For further details with respect to this Order, see the initial
application dated January 22, 2009 (Agencywide Documents Access and
Management System (ADAMS) Accession No. ML090290101), as supplemented
by letters dated February 26 (ML090630426), April 8 (ML091000665), June
25 (ML091811094), and July 27, 2009 (ML092150712), October 15
(ML092920168), October 19 (ML092990101), October 25 (ML093000127 and
ML093000141), October 26 (ML093000506), and October 28, 2009
(ML092150712) and the SE (ML093010003) with the same date as this
Order, which are available for public inspection at the Commission's
Public Document Room (PDR), located at One White Flint North, 11555
Rockville Pike, Room O-1 F21 (First Floor), Rockville, Maryland, and
accessible electronically from the ADAMS Public Electronic Reading Room
on the Internet at the NRC Web site, http://www.nrc.gov/reading-rm/adams.html.

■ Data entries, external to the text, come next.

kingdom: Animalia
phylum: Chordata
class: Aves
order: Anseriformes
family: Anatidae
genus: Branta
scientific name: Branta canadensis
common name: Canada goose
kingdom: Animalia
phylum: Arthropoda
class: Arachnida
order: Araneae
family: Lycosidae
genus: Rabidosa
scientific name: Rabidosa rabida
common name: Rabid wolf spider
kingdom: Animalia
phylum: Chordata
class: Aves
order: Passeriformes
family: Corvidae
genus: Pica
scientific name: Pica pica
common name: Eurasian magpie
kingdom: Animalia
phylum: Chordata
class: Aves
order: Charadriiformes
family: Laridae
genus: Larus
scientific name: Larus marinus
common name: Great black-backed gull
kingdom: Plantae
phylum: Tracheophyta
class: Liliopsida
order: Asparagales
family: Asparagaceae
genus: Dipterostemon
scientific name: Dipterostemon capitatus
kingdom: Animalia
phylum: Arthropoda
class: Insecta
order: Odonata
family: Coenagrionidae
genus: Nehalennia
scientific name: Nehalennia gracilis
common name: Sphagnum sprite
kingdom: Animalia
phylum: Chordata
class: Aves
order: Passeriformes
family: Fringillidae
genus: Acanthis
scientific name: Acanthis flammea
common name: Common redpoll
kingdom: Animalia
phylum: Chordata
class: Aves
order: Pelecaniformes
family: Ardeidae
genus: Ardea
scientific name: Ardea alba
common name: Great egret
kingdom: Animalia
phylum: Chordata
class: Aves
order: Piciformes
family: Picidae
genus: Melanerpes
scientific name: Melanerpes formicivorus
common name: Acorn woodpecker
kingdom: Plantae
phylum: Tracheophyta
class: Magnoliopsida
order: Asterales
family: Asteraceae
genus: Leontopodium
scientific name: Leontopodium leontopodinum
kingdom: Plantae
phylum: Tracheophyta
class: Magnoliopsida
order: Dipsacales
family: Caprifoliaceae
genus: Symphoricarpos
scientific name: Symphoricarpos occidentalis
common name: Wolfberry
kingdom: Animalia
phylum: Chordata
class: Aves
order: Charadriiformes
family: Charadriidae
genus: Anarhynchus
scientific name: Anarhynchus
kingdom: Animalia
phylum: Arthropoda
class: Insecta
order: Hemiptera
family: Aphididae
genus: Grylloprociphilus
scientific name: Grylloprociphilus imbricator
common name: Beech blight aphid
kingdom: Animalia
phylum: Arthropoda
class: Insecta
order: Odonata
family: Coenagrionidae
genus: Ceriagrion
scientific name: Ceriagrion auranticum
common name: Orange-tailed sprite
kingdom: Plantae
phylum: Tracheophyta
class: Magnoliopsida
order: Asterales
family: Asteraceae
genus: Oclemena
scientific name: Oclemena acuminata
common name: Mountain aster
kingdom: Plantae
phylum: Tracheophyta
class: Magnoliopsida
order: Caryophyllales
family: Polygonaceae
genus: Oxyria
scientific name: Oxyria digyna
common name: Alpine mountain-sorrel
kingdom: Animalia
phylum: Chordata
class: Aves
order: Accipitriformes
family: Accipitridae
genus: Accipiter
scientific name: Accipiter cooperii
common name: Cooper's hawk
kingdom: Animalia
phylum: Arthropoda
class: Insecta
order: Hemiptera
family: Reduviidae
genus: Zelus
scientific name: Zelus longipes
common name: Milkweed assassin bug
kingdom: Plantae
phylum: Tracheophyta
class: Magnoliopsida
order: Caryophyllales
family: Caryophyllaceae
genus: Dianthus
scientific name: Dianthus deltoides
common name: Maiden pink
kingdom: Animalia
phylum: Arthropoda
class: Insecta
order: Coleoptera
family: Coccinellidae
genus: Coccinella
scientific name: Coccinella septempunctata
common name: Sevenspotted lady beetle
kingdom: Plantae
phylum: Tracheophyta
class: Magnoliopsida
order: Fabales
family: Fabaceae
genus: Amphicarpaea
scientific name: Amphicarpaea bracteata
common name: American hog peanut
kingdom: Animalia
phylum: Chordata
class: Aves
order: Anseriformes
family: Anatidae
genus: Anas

Persons who do not have access to ADAMS, or who encounter
problems in accessing the documents located in ADAMS, should contact
the NRC PDR Reference staff by telephone at 1-800-397-4209 or 301-415-
4737, or by e-mail at [email protected].
Dated at Rockville, Maryland, this 30th day of October 2009.
For the Nuclear Regulatory Commission.
Eric J. Leeds,
Director, Office of Nuclear Reactor Regulation.